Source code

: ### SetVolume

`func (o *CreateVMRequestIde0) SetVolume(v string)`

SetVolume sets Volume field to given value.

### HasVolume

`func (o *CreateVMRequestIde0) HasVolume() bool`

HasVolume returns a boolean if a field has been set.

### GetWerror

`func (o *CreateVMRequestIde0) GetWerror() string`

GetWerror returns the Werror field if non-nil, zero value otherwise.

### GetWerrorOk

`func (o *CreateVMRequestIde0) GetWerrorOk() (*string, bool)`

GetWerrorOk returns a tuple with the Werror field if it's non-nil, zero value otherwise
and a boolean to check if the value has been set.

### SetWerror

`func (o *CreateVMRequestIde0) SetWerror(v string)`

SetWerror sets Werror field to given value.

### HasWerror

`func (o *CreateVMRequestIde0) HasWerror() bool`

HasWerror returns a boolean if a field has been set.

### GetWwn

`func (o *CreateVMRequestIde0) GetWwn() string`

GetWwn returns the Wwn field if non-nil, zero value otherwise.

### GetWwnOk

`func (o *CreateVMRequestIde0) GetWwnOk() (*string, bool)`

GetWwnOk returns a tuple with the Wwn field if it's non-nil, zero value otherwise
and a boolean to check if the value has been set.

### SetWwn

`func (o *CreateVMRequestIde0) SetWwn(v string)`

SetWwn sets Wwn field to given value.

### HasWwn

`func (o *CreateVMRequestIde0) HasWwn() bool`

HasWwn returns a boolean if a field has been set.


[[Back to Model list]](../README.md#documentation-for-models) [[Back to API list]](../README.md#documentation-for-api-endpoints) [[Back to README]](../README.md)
☆ ☆ ☆
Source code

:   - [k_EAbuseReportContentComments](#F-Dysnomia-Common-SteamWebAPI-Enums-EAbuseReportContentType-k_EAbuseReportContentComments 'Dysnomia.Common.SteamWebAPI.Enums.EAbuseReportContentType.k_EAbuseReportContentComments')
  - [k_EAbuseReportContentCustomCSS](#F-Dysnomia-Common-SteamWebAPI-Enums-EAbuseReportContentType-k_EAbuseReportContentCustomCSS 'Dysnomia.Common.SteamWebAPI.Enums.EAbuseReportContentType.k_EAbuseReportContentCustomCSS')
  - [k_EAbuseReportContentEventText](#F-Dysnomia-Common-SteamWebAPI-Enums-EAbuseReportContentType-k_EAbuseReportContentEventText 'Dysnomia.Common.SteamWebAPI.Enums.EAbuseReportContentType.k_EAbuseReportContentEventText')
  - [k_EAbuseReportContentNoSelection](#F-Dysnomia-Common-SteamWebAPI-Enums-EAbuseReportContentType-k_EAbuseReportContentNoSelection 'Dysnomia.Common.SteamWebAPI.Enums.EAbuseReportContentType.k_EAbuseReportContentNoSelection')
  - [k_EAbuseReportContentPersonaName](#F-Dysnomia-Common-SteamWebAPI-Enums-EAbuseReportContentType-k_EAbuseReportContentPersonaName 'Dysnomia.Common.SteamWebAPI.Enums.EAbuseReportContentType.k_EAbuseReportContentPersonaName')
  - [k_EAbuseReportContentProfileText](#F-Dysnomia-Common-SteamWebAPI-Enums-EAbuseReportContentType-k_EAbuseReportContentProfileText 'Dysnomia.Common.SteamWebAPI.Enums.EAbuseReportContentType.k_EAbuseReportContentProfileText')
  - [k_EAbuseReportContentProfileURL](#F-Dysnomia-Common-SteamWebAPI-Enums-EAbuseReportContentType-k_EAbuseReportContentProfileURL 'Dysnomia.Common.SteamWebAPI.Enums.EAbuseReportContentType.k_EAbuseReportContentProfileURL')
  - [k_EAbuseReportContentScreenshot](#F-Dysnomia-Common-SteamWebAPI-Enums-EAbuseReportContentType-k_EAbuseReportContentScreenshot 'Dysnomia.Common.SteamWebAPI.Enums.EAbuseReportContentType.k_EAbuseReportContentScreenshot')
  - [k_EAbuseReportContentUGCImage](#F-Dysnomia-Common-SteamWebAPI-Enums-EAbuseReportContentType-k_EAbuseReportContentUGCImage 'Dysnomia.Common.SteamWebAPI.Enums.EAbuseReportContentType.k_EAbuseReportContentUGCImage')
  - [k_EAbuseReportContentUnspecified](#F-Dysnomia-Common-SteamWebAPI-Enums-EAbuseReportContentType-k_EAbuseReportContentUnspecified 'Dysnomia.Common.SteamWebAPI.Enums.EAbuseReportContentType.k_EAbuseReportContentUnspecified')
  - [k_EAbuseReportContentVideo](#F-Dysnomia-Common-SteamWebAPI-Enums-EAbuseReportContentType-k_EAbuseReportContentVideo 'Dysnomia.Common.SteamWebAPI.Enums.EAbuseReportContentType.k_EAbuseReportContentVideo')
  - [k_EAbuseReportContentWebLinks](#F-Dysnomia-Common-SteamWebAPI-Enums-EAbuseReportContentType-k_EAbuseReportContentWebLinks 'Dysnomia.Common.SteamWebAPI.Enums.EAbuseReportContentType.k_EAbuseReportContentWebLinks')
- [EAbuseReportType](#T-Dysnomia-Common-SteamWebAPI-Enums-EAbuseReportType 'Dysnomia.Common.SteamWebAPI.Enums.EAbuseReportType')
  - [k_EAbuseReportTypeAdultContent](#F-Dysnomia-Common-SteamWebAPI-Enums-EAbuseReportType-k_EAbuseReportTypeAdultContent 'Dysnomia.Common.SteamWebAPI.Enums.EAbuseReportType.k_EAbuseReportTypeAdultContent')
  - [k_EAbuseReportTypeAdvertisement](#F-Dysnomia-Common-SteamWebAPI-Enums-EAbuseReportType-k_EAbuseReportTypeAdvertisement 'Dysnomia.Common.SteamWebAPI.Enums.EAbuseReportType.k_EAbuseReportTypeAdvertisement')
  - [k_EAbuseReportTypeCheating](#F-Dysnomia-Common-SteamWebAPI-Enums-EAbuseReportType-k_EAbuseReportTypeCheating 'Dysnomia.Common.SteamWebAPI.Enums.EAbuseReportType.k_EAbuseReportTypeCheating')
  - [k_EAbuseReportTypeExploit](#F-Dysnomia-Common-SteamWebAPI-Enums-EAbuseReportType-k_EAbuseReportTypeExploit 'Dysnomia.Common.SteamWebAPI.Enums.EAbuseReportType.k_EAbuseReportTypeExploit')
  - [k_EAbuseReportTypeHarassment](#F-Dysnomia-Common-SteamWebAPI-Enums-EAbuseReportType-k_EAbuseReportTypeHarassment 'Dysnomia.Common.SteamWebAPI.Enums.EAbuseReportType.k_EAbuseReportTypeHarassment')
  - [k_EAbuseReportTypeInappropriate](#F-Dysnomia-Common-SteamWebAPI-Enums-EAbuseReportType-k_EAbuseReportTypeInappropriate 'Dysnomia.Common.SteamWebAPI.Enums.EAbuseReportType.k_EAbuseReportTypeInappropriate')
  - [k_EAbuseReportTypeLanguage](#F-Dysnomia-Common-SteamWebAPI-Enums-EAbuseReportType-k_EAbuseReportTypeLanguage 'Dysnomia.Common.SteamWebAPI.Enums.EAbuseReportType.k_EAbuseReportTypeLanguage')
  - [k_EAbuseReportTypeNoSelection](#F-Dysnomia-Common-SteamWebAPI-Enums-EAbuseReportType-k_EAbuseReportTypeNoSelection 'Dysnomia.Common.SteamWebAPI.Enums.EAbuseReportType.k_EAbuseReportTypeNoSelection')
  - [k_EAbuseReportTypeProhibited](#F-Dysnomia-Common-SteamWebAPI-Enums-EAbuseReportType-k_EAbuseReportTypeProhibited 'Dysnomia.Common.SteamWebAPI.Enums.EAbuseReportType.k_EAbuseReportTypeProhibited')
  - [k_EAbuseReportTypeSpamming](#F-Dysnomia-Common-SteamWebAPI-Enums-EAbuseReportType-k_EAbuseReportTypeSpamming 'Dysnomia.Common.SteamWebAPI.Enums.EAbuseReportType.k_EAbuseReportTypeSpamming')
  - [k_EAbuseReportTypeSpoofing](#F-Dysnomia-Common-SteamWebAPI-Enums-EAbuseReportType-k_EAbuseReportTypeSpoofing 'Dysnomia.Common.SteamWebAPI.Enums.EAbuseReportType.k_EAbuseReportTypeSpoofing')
☆ ☆ ☆
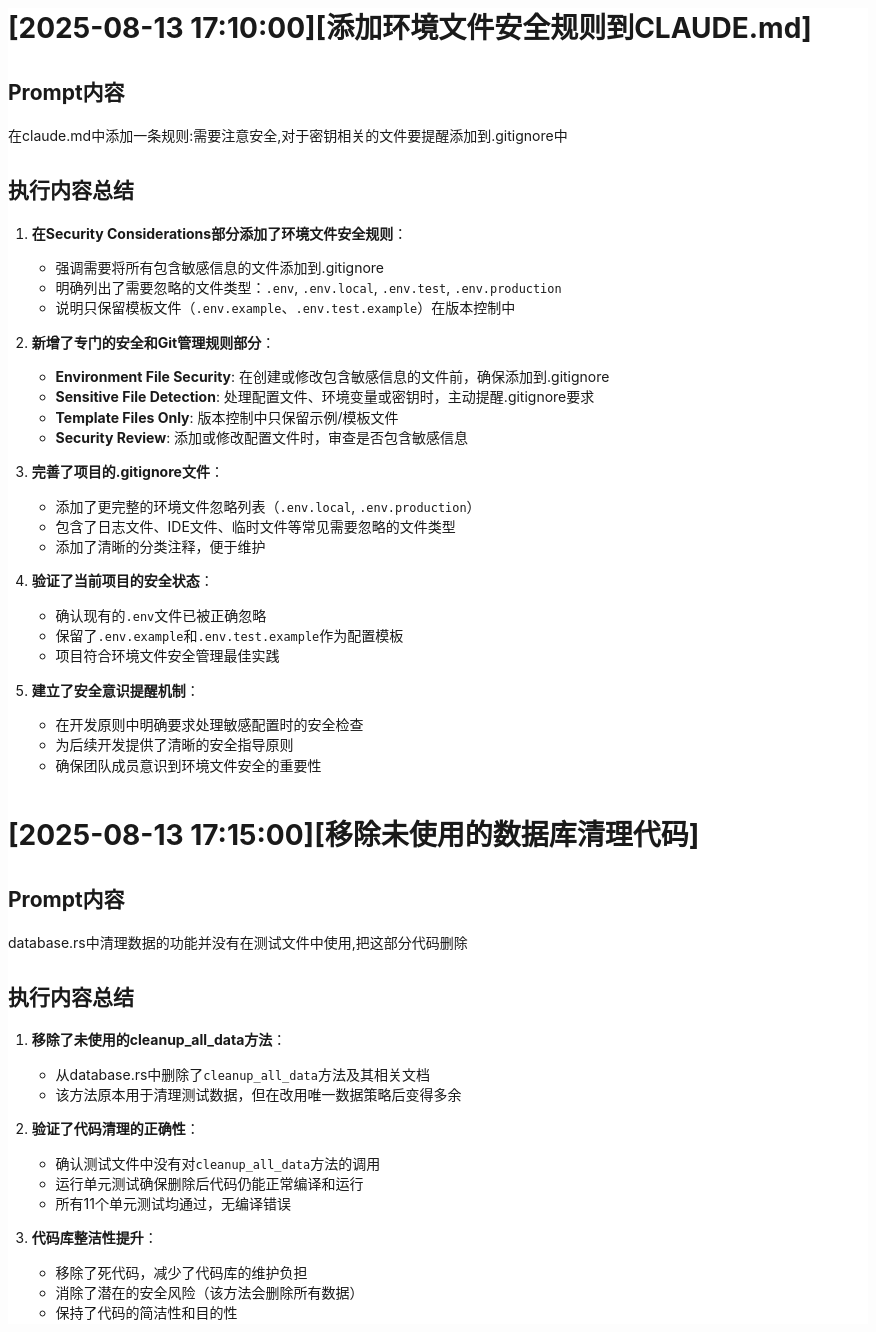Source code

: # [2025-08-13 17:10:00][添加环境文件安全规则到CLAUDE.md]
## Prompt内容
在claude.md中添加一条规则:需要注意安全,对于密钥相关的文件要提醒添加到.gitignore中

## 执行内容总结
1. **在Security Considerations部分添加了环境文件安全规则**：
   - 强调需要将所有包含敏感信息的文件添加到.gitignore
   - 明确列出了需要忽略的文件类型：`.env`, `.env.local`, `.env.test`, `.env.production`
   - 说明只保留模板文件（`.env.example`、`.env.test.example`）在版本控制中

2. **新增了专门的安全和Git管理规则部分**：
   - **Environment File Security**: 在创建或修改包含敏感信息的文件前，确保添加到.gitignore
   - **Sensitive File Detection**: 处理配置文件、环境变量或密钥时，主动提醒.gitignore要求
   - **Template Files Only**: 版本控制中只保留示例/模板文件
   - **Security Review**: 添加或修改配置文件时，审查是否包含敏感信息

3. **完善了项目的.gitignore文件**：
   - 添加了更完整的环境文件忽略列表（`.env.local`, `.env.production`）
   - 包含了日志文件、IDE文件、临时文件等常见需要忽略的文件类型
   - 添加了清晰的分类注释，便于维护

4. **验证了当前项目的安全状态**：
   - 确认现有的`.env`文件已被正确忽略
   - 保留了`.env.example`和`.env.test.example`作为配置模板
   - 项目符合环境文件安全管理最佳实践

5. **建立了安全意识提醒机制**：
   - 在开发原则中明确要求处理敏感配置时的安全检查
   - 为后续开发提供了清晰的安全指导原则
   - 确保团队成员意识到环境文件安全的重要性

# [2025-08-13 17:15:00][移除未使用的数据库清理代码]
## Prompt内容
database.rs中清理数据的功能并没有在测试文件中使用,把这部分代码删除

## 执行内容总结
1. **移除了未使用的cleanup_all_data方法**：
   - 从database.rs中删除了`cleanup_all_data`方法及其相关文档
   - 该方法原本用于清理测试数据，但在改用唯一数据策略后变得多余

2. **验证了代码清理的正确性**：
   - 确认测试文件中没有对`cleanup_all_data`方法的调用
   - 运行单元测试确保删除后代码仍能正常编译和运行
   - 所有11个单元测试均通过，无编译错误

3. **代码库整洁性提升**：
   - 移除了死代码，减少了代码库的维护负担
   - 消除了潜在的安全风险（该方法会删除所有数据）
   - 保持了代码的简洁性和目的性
☆ ☆ ☆
| TASK TO CARRY OUT |
Using the material above, report each line where "HasWwn" occurs.

| ANSWER SPACE |
### HasWwn
`func (o *CreateVMRequestIde0) HasWwn() bool`
HasWwn returns a boolean if a field has been set.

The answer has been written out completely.